Exercise requirements >>
Reproduce all records exactly.

┄┄┄┄┄┄┄┄┄┄

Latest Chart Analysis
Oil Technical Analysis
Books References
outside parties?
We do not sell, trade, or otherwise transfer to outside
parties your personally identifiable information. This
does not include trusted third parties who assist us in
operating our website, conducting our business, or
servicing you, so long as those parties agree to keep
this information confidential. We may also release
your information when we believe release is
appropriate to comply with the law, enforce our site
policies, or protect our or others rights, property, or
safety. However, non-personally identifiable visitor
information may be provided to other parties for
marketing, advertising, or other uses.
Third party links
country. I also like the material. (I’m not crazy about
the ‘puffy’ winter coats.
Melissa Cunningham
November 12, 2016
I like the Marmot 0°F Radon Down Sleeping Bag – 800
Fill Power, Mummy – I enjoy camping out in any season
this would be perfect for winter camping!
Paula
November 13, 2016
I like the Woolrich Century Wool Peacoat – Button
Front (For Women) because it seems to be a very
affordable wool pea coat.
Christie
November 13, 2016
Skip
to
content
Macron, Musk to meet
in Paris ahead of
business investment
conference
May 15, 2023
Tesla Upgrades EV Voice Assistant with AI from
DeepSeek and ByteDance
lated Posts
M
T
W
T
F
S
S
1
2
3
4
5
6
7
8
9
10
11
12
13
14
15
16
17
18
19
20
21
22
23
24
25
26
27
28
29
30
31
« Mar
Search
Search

┄┄┄┄┄┄┄┄┄┄

Expected output >>
Latest Chart Analysis
Oil Technical Analysis
Books References
outside parties?
We do not sell, trade, or otherwise transfer to outside
parties your personally identifiable information. This
does not include trusted third parties who assist us in
operating our website, conducting our business, or
servicing you, so long as those parties agree to keep
this information confidential. We may also release
your information when we believe release is
appropriate to comply with the law, enforce our site
policies, or protect our or others rights, property, or
safety. However, non-personally identifiable visitor
information may be provided to other parties for
marketing, advertising, or other uses.
Third party links
country. I also like the material. (I’m not crazy about
the ‘puffy’ winter coats.
Melissa Cunningham
November 12, 2016
I like the Marmot 0°F Radon Down Sleeping Bag – 800
Fill Power, Mummy – I enjoy camping out in any season
this would be perfect for winter camping!
Paula
November 13, 2016
I like the Woolrich Century Wool Peacoat – Button
Front (For Women) because it seems to be a very
affordable wool pea coat.
Christie
November 13, 2016
Skip
to
content
Macron, Musk to meet
in Paris ahead of
business investment
conference
May 15, 2023
Tesla Upgrades EV Voice Assistant with AI from
DeepSeek and ByteDance
lated Posts
M
T
W
T
F
S
S
1
2
3
4
5
6
7
8
9
10
11
12
13
14
15
16
17
18
19
20
21
22
23
24
25
26
27
28
29
30
31
« Mar
Search
Search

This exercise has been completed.